Find tips and tricks to make your garden or allotment flourish on our Gardening forum.

Bush rose. 10 years plus. Move now?

6 replies

Miljea · 26/02/2021 21:03

I'm not a huge rose fan, but my garden came with a white one 10 odd years ago (10x14m suburban plot).

Thus one deserves an ongoing chance. 5 years ago, fence panels collapsed on it; it fought back. It has flowered from June to Nov before now!

But it's hard up against a fence where 2 clematis one to the left, one to the right- link on a trellis behind it, and thus, swamp it.

I've been brutal with a rose before, (different garden), cutting it back into old wood, and it grew gloriously.

I don't want to kill it, but do I dare prune it right back? 3-4ft shots to 10" and move it a foot forwards in the bed? I can take a foot wide root ball with it. So the clematis doesn't overwhelm it but, ideally, will form a purple flower backdrop to the rose's white blooms?

Or am I having a Disney fantasy? 😂

OP posts:
BewareTheBeardedDragon · 26/02/2021 21:13

I am not a rose expert but my experience is this: I had a rose of similar age in my garden. I wanted to remove it but initially couldnt be arsed to dig it out so I brutally hacked it back to just a stump and naively thought I could leave the root to rot in the ground. It spent the next few months trying really hard to grow back, so I realised if I wanted rid I'd have to dig the roots out. By god was it a hard job. Those roots went wide and deep and were hard as hell. I had to get a saw and a hatchet to some of them.

So in my non expert opinion, based on my experience, I would say that roses are tough as old boots but if you want to move it and keep it alive you will need to dig a mahoosive deep and wide hole to get the roots out without damaging them.

Miljea · 26/02/2021 22:06

Good observation, thank you!

OP posts:
DareIask · 26/02/2021 22:21

Hack it right back.. maybe 6 inches above the ground.

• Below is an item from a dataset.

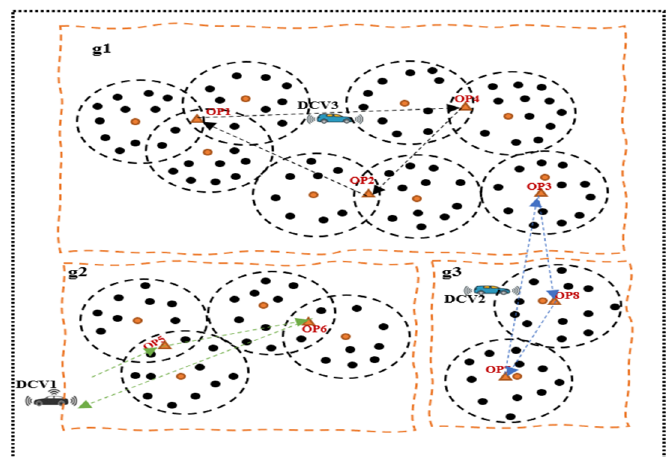
Figure 10. A working example of the proposed model using a single DCV.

When it starts struggling back (and I bet it will) feed it and let the shoots that grow forward grow, but prune out those towards the back. In other words, encourage what you want and annihilate what you don't

RhusTox · 27/02/2021 05:59

Please don't hack it back to the ground, or the stump. You may damage the graft and find yourself with a plant which grows from the rootstock and gives entirely different (and weaker) flowers and leaves.

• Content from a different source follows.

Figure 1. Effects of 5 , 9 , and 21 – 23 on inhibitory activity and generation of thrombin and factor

Moving roses isn't advised but I've done it several times and it's worked out. To do this, you can cut the all growth back to a compact framework - roses do thrive on a hard prune - and dig as wide and deep a hole as you can before trying to lift the plant. Roses don't have many fibrous roots so you'll probably just see a set of taproots and not much rootball.

You can buy a sachet of myrcorrhizal fungi from the garden centre which encourages roses to take in a new setting. Just sprinkle this into the new planting hole and mix it in a bit. Firm the soil around the roots making sure that the graft point is above ground and not buried.

MereDintofPandiculation · 27/02/2021 12:58

gives entirely different (and weaker) flowers and leaves. Not weaker, surely? The point of a rootstock was originally to have a robust plant as a basis for your temperamental ornamental rose. I suppose now the point of a rootstock is that it's easier to graft than to root cuttings, which are the two operations open to you if you are propagating hybrid roses since you need vegetative reproduction to preserve the genetics and make sure the offspring are identical to the parent.

But rootstocks are generally vigorous species roses, and tend to have single pink roses like a dog rose.

Before even thinking of moving it, I would root some cuttings as an insurance.

RhusTox · 01/03/2021 12:26

Sorry, yes, the rootstock growth can be stronger but the flowers are not anything like the size or perfume or longevity of the grafted plant.